I didn't know they done that, I was under the impression that once there's negative feedback it's a permeant record shows how much I know thanks for the info im going through all the steps recommended to do and if it comes to contacting PayPal I certainly will and thank you DIY for being here, a great place for help on just about everything


----------



## Victor_inox (Apr 27, 2012)

Negative feedback stays there but percentage calculated for last year only. Only current members feedback stays.

Sent from my SAMSUNG-SGH-I717 using Tapatalk 2


----------



## Victor_inox (Apr 27, 2012)

Prime mova said:


> evilbay cancels out negatives and neutral feedback's when they decide to, usually after 12 months or so. Sorry to hear about your situation...open a case w/paypal and get them involved !


Incorrect. Read policy more carefully. Feedback stays but excluded from percentage rating after12month.

Sent from my SAMSUNG-SGH-I717 using Tapatalk 2


----------



## Prime mova (Aug 17, 2011)

Victor_inox said:


> Incorrect. Read policy more carefully. Feedback stays but excluded from percentage rating after12month.
> 
> Sent from my SAMSUNG-SGH-I717 using Tapatalk 2


Dude, the definition of cancel out = wipe out the effect of something. Hence the negative effect on the eBay feedback percentage.


----------



## Victor_inox (Apr 27, 2012)

Prime mova said:


> Dude, the definition of cancel out = wipe out the effect of something. Hence the negative effect on the eBay feedback percentage.


Dude that's your definition I don't give a **** about, feedback is still there someone jist too lazy to open it up and read it thorough. 
Its just pisses.me off when people.start bashing something without understanding how **** works. EBay suck, no question about that. Percentage rule changed a while ago I am on eBay since 1998 they change rules as they pleased just like every business would.
Sent from my SAMSUNG-SGH-I717 using Tapatalk 2


----------



## ATOMICTECH62 (Jan 24, 2009)

Have you tried to message him an ask if he mailed it.
If they dont use the print shipping label link there will be no info about shipping.
Some people just take the item to the post office or where ever and mail it and never enter any tracking info manually so there will be no way to tell if it was shipped.


----------



## Ampman (Sep 7, 2011)

I just didn't understand how a seller could have 100% beside their name and there not be any indicator of negatives in the past I didn't know they changed things in regards of the feedback system which is good in a way because sometimes people mess up like myself not being perfect by no means so I'm in no way casting judgement on anyone I just didn't know of the changes I was thinking you never get rid of the negative but that's good there's a second chance


----------



## PPI Master (Feb 22, 2011)

What is the transaction count number as shown by the 100 % ?
If he's got 2000 transactions and 2 negatives then that rounds to ZERO = 100% positive.
Neutral feedback means nothing.... they don't factor in.
File a claim today - some people have to be prodded out of their comma.


----------



## hirino (Aug 2, 2011)

wow this is interesting info .


----------



## PPI Master (Feb 22, 2011)

hirino said:


> wow this is interesting info .



The worst thing about EvilBay ? 

They always side with Buyer.


----------



## robert_wrath (Apr 24, 2011)

Ampman, do you mind providing the actual link for the original listing?


----------



## Ampman (Sep 7, 2011)

robert_wrath said:


> Ampman, do you mind providing the actual link for the original listing?
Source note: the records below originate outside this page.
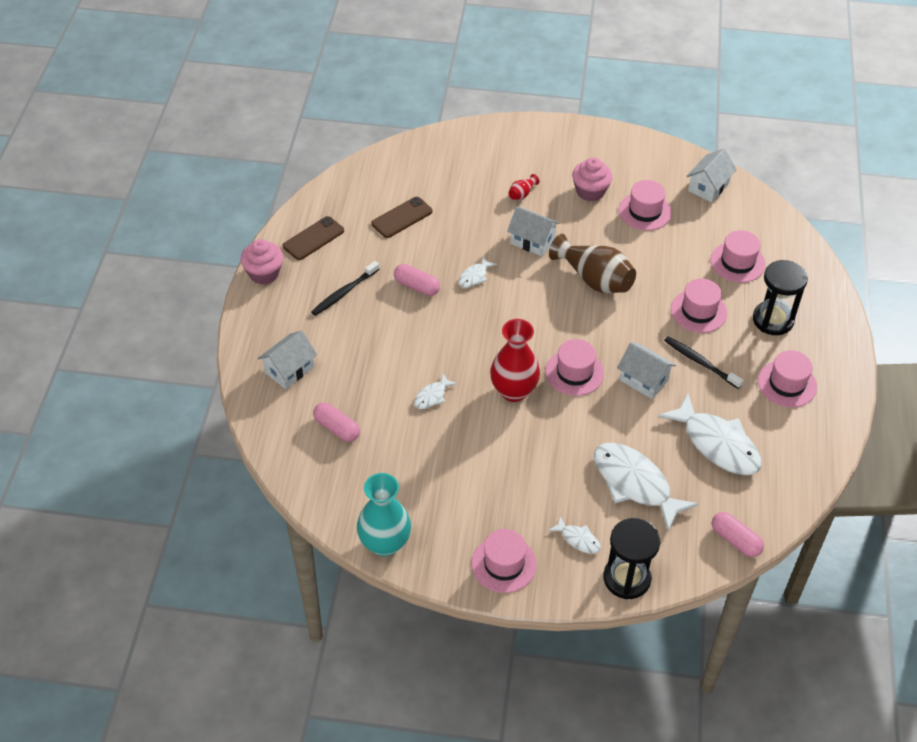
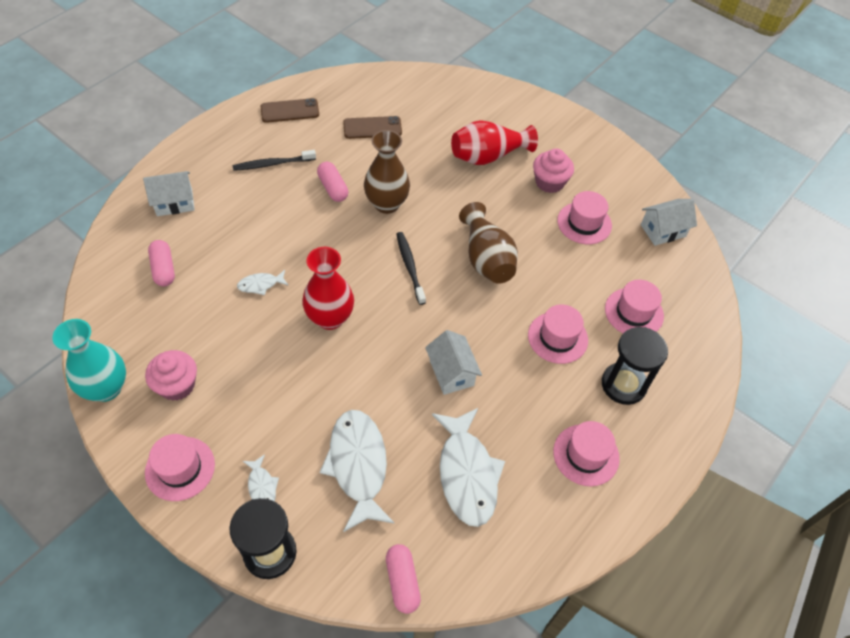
camera: 30 degrees right, 5 degrees up
pink cupcake [240,239,283,285] -> pink cupcake moved to [145,350,197,401]
white fish [458,257,497,288] -> brown vase [364,130,410,214]
white house [507,206,560,256] -> none
red vase [508,174,539,200] -> red vase [451,120,538,165], size x2.28
pink hat [546,339,604,396] -> none
black toothbrush [664,336,744,389] -> black toothbrush moved to [397,232,426,305]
Will the item number work I don't know how to do the other way btw it was shipped today.


----------



## Darth SQ (Sep 17, 2010)

Ampman said:


> Will the item number work I don't know how to do the other way btw it was shipped today.


Now that is good news.

Bret
PPI-ART COLLECTOR


----------



## Ampman (Sep 7, 2011)

For future reference can someone explain to me how to post links I'm sorry guys I don't know how to do that I tried copy and paste but it keeps showing something else I've done what am I doing wrong ?


----------



## Victor_inox (Apr 27, 2012)

copy ebay link then start new post here click on that icon and paste copied link


----------



## Car_Audionut (Jun 9, 2010)

Not to hijack a topic, but....

Here's something really stinky about eBay and lack of negative feedback.

I was looking at a McIntosh MC431M and the same re-listed amp.... First I though it was shill biding, but....

A little more research into winning bidder and this guy has Positives reading as Negatives by several sellers (it's the only recourse sellers have to post negative feedback), 9 un-paids since Aug 29th.

This really sucks... why eBay has not giving this bidder the boot is beyond me... Anyway, I added this POS to my blocked bidder list.

eBay Feedback Profile for alexanddr2012-64


----------



## PPI Master (Feb 22, 2011)

Car_Audionut said:


> Not to hijack a topic, but....
> 
> Here's something really stinky about eBay and lack of negative feedback.
> 
> ...


Holy Crap.... that is perfect example of the retarded Ebay feedback system !!!!!!!! 1) This guy high-bids 14 items. 2) This douche fails to pay for anything 3) He gets 14 positive feedbacks all filled with cussin out the dipshit for failure to pay. 4) My statement above is true: EvilBay always sides with Buyer. 5) It is impossible for Sellers to leave Negative feedback unless it's disquised within Positive feedback. !!!!!!


----------



## nitrofish72 (Jul 21, 2009)

Victor_inox said:


> Incorrect. Read policy more carefully. Feedback stays but excluded from percentage rating after12month.
> 
> Sent from my SAMSUNG-SGH-I717 using Tapatalk 2


This is correct. When I want to buy something, I make sure to look at all there feedback. Sorry to here about your bad luck.


----------